##### Text segment

By Eric Vandenbroeck and co-workers
Three Children Were Killed in Another
Suicide Blast
Three children were
among at least five people killed when a suicide bomber struck an army school
bus in Pakistan's restive Balochistan province, the military said on Wednesday,
in an attack that Pakistan blamed on Indian proxies.
About 40 students
were on the bus, which was headed to an army-run school, and several sustained
injuries, said Yasir Iqbal, administrator of Khuzdar district, where the
incident took place.
Pakistan's military
and Prime Minister Shehbaz Sharif swiftly condemned the violence and accused
"Indian terror proxies" of involvement, although they did not share
any evidence linking the attack to New Delhi.
"Planners,
abettors and executors of this cowardly Indian-sponsored attack will be hunted
down and brought to justice," the military's media wing said.
India rejected
Pakistan's accusations.
"To divert
attention from its reputation as the global epicenter of terrorism and to hide
its gross failings, it has become second nature for Pakistan to blame India for
all its internal issues," the Foreign Ministry said in a statement.
India also declared
an official of the Pakistan High Commission in New Delhi persona non grata,
the second such expulsion in a week, for "indulging in
activities not in keeping with his official status."
The Pakistani charge
d'affaires was summoned and given a warning to ensure that Pakistani officials
do not misuse their privileges and status, the ministry added.

##########
##### Input data

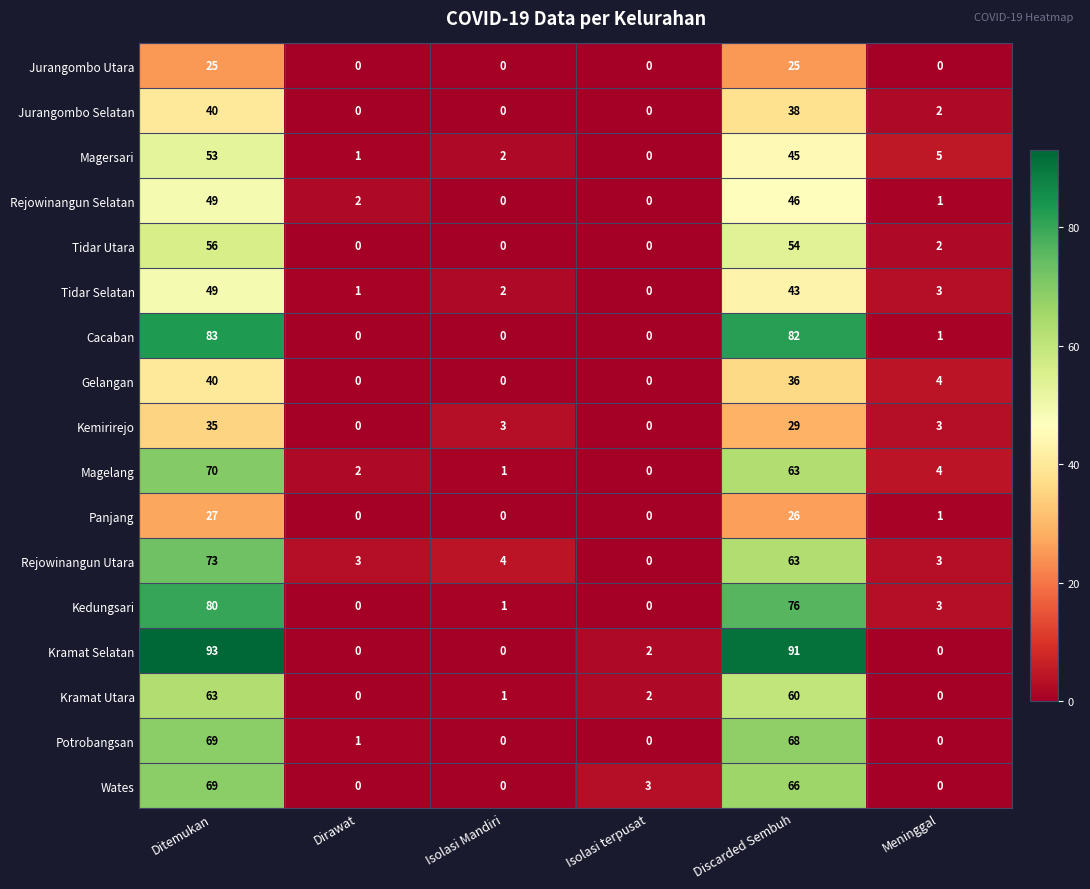

What is the difference between the second highest and minimum values in the Magersari series?

45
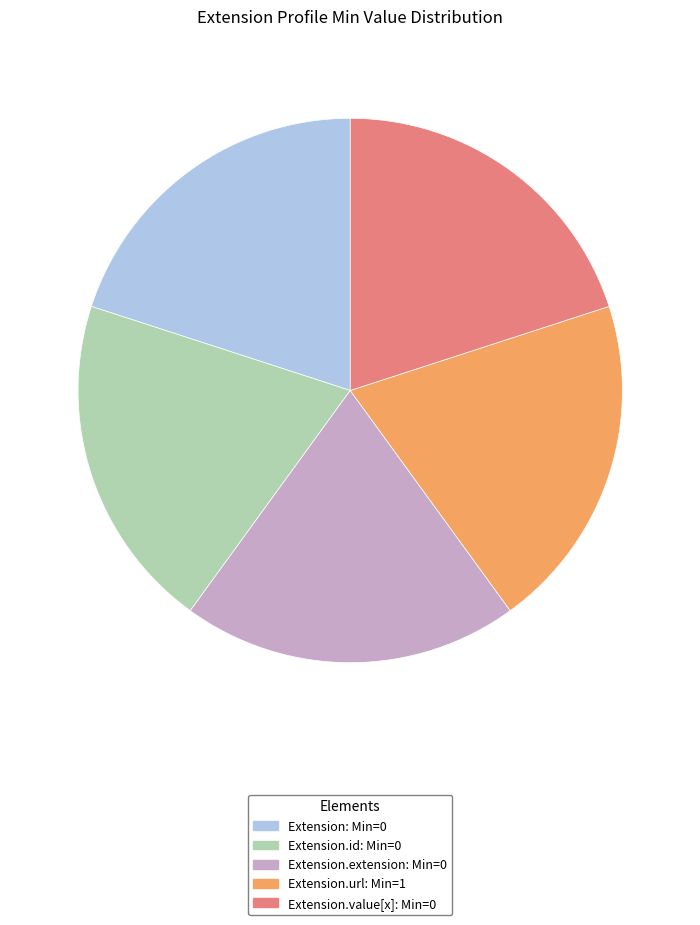

Is there a majority slice in this chart?

No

##########

__Exercises__:
1. Name each place mentioned in the article on the Balochistan school bus bombing, listing each one only once.
2. Pick up the article on the Balochistan school bus bombing right after its final sentence and keep writing it.

__Outputs in order__:
1. Pakistan, Balochistan province, Khuzdar district, India, New Delhi

2.
People carry pictures
of the children who were killed after a suicide bomber struck an army school
bus in Khuzdar district, as they gather in their memory, in Karachi, Pakistan,
May 21, 2025.
Pakistan's Foreign
Ministry made a similar move early on Thursday as an official of the Indian
High Commission in Islamabad was declared persona non grata, it said in a
statement posted on social media.
The Indian charge
d'affaires was summoned to Pakistan's Foreign Ministry to stress that Indian
officials in Pakistan should not "misuse their privileges and status in
any manner," the statement added.
Tensions remain high
after India and Pakistan agreed to a ceasefire on May 10. Diplomats have warned
that the truce is fragile, following the most dramatic
escalation of
hostilities between the nuclear-armed neighbors in decades.
Both have traded
accusations of supporting militancy on each other's soil - a charge that each
denies. The latest escalation, in which the two countries traded missiles, was
sparked when India accused Pakistan of supporting a militant assault on
tourists in the Indian portion of the contested region of Kashmir. Islamabad
denies any involvement.
In Wednesday's attack
in Balochistan, at least three children and two
adults were killed, the army said. Local television showed images of three dead
girls from middle and high school.
No group immediately
claimed responsibility for the blast, reminiscent of an attack on a military
school in the northern city of Peshawar in 2014 that killed more than 130
children.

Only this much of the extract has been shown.